Thomas Brentnall

Thomas Brentnall (1846 – 1937) was an English-born Australian chartered accountant and musician.

Early life and background

Brentnall was born on 30 December 1846 at Escomb, County Durham, England, son of Joseph Edmund Brentnall, a chemist, and his wife Mary Ann, née Strutt. The family lived at Eston, Yorkshire, and Brentnall was educated at private schools at Great Ayton and Darlington. He was the nephew of Thomas Brentnall, the 9th Mayor of Middlesbrough (1862). He matriculated at the University of Durham but on departing education he joined the Middlesbrough branch of the National Provincial Bank of England. In 1874 at Bedford he married Caroline Crossley, and for the several years they lived at Prestonpans, Scotland, where Brentnall worked for a colliery company.

Emigration to Australia

Brentnall lived in South Yarra, Victoria

In 1878 Brentnall decided to migrate to Australia and with his wife and young son arrived in Melbourne in November in the Loch Tay. After working briefly with the London Bank of Australia Brentnall established himself as a public accountant, and acquired two existing practices which brought him an immediate clientele of top Australian businessmen and pastoralists. Despite an early financial setback, owing to a defaulting partner whose liabilities Brentnall fully repaid, he developed a successful business which evolved with several names, Brentnall & Riley, Brentnall, Norton & Co., and Brentnall, Mewton & Butler. From 1880 he lived at Newnham, Caroline Street, in South Yarra.

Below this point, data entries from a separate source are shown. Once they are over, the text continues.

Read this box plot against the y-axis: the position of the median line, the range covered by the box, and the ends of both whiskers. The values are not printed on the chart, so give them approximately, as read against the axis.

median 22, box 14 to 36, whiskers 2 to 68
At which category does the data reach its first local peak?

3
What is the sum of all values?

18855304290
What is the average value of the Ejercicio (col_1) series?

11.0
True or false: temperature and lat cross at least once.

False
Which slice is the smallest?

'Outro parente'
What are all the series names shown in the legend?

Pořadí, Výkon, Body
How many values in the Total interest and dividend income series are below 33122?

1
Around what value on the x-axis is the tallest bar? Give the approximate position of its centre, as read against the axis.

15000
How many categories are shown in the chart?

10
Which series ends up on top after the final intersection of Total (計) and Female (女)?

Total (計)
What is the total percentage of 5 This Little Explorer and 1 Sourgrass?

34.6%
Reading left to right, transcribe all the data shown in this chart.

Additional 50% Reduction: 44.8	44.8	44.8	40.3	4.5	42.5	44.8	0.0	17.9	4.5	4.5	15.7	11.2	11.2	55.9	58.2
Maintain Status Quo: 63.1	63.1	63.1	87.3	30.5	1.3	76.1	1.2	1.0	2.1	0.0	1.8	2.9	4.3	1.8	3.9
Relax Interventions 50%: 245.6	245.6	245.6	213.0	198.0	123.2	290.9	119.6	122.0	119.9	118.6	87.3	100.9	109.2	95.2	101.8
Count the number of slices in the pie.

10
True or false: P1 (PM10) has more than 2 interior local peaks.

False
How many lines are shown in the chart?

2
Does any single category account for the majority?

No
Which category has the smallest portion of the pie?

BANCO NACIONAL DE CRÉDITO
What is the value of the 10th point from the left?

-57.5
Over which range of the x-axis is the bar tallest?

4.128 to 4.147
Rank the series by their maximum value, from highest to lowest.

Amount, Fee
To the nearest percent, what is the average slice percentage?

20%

In 1886 he helped to found the Incorporated Institute of Accountants, Victoria, and became president of the institute in 1898. In 1907 he was first president of the Australasian Corporation of Public Accountants and in 1928, when a royal charter was granted, he became first president of the Institute of Chartered Accountants in Australia. Later in life he served many years at the Victorian Companies Auditors' Board as examiner, director and chairman.

Musical work

Brentnall was a keen musician and most notably a violinist and often performed in Melbourne. He also sang with the Metropolitan Liedertafel and in the Centennial Exhibition choir of 1888, and acted as organist for several local churches. He was president of the Melbourne Music Club and the Victorian division of the British Music Society, and was an important financial guarantor of the Melbourne Symphony Orchestra in the late 1920s.

Brentnall was also an active trustee and vice-president of the Melbourne Newsboys' Society; he was also a director of the Royal Humane Society for forty years, and president for eleven.

Brentnall was a keen golfer; as early as 1874 he had been a member of the Royal Musselburgh Club in Scotland. His companionship with J. M. Bruce led to the founding of the (Royal) Melbourne Golf Club. Brentnall was the third captain of the club.

Death

His wife died in 1909 and survived by a son and daughter, Brentnall died at his home on 10 July 1937 and was buried in Boroondara cemetery.